Hunter had warned the inaugural meeting that the trust would be on a truly secure footing only if it obtained the permanent status granted by either a royal charter or an Act of Parliament. He drafted the 1907 National Trust Bill, which was put before Parliament, giving the trust the status of a statutory corporation. He gave formal evidence to the parliamentary committee that scrutinised the bill, and the bill was passed in August 1907.

By the time of the 1907 Act, the trust had acquired 25 properties in England, Wales and Ireland, ranging from 850 acres of open country in the Lake District, to common land in Surrey to castles in County Cork and Derbyshire to coastal land in Cornwall and Cambridgeshire.

Hunter was appointed CB in 1909 and promoted to KCB in 1911 for his services to the Post Office.
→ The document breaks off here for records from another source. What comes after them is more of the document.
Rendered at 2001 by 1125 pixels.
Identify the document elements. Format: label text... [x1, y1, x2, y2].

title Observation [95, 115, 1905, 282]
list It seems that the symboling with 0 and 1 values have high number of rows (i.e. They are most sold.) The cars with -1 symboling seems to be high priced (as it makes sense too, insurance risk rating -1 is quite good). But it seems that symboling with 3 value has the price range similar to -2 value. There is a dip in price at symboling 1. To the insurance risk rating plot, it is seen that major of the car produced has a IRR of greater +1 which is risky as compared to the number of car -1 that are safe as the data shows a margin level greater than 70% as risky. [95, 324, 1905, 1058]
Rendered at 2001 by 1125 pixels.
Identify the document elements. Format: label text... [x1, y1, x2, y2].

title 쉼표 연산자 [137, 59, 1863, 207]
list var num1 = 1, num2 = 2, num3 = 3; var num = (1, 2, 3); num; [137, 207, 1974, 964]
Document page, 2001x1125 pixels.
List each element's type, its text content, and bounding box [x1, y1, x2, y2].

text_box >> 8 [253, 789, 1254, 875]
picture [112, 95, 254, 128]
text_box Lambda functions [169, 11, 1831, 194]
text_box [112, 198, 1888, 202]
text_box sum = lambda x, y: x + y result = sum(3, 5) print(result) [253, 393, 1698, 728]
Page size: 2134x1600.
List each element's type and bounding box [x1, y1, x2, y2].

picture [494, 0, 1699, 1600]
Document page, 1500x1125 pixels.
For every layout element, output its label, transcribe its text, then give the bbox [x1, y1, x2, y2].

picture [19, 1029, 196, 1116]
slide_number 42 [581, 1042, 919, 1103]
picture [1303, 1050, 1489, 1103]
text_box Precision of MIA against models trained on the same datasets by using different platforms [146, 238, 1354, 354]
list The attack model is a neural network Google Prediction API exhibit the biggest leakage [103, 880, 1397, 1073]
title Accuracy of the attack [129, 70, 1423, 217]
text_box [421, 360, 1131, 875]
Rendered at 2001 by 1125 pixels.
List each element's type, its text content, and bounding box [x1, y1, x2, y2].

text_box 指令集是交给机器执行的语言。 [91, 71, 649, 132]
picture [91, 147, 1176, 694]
He retired at the end of July 1913, and died at the age of 69 of toxaemia less than four months later at his house at Meadfields Hanger, Haslemere, Surrey. Fourteen acres of water and woodland at Waggoners Wells were bought by public subscription and given to the National Trust to honour his memory.

==Personal life==
In 1869 Hunter married Emily Browning; she died in childbirth on 2 January 1872. He did not remarry until May 1877. His second wife, Ellen née Cann (1851–1932) was the daughter of a land surveyor, Samuel Cann. There were three daughters of the second marriage. In politics, The Times said, "Sir Robert was a robust thoughtful Liberal of the older type. As a speaker he was admirably clear and direct, articulate but not rhetorical, relying far more on the persuasive forced of exact statement than on appeals to emotion." In religion, he was a broad-church Anglican.